Count every line in the entries below that contains the word "provided", and give only that number.
++++ Records
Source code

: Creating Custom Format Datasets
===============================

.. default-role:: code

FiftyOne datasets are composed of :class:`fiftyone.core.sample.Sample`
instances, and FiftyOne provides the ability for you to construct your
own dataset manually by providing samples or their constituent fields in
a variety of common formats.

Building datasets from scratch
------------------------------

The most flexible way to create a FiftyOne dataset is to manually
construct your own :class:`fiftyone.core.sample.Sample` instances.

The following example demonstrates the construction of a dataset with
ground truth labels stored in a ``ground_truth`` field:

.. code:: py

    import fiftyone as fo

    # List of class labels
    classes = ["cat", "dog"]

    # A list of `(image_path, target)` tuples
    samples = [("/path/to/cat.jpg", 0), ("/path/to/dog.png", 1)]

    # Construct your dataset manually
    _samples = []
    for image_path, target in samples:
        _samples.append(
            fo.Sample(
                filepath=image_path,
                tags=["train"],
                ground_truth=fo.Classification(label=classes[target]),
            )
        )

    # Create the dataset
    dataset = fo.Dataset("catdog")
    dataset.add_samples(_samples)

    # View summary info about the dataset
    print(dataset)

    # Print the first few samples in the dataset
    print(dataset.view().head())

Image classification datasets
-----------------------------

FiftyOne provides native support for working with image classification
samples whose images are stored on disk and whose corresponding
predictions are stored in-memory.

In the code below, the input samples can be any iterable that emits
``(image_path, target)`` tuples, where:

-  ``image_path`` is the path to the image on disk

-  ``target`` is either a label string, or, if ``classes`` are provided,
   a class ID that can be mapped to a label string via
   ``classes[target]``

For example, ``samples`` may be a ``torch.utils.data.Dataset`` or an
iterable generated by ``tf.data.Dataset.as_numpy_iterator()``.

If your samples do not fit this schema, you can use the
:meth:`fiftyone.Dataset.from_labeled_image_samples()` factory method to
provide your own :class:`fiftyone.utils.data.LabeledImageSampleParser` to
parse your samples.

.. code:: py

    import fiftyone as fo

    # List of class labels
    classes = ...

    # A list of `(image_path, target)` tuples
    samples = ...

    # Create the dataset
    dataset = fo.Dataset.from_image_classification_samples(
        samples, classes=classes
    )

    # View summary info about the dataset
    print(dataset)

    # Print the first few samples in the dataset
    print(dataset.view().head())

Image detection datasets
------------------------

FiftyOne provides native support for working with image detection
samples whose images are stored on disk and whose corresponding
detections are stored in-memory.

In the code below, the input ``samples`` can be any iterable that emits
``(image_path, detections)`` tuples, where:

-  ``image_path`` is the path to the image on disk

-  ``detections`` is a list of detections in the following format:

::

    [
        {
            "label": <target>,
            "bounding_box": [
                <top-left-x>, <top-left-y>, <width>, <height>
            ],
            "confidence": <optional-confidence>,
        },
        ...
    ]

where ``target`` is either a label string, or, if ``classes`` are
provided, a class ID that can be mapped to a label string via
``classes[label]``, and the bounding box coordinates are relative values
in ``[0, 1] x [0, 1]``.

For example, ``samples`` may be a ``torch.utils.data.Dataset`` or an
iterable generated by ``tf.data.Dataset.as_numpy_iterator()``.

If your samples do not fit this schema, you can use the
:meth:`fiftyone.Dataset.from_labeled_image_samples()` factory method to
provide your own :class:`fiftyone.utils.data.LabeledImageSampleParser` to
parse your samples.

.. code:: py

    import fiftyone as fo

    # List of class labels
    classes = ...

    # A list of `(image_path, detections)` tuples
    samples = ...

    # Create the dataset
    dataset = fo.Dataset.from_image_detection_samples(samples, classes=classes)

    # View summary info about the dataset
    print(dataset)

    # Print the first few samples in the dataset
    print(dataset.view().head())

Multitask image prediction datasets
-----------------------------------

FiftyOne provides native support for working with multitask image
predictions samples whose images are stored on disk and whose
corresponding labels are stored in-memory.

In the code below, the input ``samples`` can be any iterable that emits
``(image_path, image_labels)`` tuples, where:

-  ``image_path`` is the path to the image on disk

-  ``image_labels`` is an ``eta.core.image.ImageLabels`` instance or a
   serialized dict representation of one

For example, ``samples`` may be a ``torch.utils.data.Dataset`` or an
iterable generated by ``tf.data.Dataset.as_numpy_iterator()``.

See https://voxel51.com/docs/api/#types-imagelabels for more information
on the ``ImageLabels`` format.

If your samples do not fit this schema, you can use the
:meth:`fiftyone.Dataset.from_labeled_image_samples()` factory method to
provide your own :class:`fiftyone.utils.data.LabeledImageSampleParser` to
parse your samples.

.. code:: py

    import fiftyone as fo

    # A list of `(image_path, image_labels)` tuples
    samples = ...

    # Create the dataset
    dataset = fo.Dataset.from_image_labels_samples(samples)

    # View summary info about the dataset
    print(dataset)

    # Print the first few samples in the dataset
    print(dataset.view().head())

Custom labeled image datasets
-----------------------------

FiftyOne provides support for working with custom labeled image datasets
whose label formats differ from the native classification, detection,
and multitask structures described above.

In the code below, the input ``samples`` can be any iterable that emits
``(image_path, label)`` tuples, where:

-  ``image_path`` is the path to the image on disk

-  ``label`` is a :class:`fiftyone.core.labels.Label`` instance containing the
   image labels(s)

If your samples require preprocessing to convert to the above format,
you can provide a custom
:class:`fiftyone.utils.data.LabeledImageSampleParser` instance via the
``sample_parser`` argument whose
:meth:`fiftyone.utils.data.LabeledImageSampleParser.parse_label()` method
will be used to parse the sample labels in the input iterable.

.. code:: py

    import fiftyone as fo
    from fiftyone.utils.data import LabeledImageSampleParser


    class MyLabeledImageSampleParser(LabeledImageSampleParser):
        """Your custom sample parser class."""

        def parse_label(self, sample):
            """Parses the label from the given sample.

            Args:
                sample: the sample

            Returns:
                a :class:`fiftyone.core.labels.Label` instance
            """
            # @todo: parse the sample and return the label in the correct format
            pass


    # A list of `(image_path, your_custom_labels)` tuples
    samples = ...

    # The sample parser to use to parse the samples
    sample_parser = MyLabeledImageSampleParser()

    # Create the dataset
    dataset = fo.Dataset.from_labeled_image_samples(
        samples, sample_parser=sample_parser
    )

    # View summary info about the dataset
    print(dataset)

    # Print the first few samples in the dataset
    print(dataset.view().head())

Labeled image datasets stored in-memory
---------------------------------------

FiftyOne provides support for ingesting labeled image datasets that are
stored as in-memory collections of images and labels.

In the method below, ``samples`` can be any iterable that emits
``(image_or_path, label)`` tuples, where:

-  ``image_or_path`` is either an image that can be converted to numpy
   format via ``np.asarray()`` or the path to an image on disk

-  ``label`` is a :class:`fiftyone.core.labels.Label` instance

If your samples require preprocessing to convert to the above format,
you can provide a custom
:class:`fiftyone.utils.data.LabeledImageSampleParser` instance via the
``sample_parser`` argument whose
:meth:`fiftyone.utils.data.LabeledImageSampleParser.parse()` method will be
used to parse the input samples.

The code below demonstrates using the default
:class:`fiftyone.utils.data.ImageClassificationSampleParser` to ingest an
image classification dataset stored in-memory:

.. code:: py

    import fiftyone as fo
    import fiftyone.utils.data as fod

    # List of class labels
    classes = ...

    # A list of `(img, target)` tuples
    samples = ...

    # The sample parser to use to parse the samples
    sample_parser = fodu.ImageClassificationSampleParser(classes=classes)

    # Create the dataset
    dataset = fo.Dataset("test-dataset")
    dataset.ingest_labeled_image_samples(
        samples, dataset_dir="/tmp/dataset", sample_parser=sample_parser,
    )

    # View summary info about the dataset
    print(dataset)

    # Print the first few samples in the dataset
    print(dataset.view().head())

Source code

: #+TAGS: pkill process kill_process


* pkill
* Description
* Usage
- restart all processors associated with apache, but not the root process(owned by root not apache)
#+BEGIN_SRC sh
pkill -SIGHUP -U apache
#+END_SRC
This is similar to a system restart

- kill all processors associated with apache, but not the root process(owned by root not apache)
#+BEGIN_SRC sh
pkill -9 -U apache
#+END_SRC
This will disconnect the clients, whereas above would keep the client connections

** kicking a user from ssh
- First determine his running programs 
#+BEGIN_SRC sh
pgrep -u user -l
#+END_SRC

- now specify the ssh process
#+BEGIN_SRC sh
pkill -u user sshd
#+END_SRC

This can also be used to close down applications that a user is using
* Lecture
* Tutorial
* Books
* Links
++++++++
**Solution to the problem**
2